# What needs to be done
Write out the entries from their first line through the line that contains "Токоведущий светильник для", including both, with every line reproduced without change.

# Dataset records
┄┄┄┄┄┄
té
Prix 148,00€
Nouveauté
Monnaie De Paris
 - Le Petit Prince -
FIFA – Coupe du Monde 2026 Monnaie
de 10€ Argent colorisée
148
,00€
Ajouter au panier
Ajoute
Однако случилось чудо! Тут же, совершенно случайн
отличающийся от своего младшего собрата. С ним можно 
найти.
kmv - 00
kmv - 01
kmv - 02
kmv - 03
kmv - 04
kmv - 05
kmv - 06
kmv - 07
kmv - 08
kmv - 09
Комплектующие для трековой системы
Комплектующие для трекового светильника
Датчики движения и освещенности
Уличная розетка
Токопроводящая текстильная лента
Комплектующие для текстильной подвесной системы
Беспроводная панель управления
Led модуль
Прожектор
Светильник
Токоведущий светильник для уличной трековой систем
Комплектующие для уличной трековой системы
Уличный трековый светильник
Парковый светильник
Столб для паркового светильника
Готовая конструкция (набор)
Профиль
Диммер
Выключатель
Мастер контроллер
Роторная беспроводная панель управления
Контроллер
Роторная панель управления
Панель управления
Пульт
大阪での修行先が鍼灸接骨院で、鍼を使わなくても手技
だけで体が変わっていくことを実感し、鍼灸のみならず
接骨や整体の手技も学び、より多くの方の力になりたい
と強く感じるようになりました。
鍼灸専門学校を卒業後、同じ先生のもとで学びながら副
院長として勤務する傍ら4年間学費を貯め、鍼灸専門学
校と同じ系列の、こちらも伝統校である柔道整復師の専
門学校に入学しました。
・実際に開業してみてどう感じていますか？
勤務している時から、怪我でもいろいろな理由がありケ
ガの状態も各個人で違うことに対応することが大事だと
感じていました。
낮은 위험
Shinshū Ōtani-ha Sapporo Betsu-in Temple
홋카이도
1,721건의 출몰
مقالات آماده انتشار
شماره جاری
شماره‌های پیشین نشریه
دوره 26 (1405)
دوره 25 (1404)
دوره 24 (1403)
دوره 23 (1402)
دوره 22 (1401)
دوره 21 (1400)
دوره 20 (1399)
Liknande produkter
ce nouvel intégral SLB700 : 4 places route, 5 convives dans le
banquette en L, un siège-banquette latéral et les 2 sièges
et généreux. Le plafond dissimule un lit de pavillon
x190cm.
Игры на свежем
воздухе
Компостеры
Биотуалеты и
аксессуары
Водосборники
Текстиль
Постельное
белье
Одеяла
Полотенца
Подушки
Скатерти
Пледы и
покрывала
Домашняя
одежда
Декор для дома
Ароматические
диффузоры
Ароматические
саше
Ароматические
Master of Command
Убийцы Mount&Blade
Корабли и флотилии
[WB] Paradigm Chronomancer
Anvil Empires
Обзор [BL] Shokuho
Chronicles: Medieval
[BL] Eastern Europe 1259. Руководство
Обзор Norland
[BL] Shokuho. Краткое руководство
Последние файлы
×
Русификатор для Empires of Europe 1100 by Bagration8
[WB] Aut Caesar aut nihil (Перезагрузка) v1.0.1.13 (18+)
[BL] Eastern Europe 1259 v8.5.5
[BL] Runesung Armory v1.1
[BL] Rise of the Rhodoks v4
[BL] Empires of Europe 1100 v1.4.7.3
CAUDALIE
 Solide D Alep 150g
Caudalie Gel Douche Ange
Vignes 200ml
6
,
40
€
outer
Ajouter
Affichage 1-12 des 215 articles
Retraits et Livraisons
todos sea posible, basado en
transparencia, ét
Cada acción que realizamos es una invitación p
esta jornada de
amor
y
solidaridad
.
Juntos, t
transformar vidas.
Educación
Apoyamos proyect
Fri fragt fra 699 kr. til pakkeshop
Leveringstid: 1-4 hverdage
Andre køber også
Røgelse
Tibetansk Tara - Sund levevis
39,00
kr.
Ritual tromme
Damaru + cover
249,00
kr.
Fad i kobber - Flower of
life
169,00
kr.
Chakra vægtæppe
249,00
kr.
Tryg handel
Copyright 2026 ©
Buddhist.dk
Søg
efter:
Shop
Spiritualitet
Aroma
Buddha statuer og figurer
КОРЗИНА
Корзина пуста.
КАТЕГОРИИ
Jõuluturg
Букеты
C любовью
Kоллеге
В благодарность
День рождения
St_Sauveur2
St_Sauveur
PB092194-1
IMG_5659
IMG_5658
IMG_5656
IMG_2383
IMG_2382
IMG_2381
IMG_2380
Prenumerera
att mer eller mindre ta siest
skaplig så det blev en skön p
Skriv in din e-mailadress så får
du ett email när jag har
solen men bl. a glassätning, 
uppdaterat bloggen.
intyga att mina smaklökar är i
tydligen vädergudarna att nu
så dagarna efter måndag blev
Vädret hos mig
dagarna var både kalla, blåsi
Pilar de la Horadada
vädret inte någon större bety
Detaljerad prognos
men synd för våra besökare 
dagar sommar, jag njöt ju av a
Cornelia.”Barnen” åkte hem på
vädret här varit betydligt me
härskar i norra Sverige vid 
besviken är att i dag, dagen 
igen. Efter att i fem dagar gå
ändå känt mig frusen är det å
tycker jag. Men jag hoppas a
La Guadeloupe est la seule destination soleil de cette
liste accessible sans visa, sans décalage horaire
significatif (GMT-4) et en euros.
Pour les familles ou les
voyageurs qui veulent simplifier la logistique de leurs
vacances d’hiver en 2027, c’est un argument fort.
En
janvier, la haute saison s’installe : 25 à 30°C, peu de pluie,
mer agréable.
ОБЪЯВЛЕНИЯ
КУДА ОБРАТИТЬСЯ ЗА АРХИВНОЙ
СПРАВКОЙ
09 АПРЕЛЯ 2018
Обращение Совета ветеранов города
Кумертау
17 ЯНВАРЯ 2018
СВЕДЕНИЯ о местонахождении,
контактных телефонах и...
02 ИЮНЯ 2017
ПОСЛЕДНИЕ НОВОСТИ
┄┄┄┄┄┄
# Written solution
té
Prix 148,00€
Nouveauté
Monnaie De Paris
 - Le Petit Prince -
FIFA – Coupe du Monde 2026 Monnaie
de 10€ Argent colorisée
148
,00€
Ajouter au panier
Ajoute
Однако случилось чудо! Тут же, совершенно случайн
отличающийся от своего младшего собрата. С ним можно 
найти.
kmv - 00
kmv - 01
kmv - 02
kmv - 03
kmv - 04
kmv - 05
kmv - 06
kmv - 07
kmv - 08
kmv - 09
Комплектующие для трековой системы
Комплектующие для трекового светильника
Датчики движения и освещенности
Уличная розетка
Токопроводящая текстильная лента
Комплектующие для текстильной подвесной системы
Беспроводная панель управления
Led модуль
Прожектор
Светильник
Токоведущий светильник для уличной трековой систем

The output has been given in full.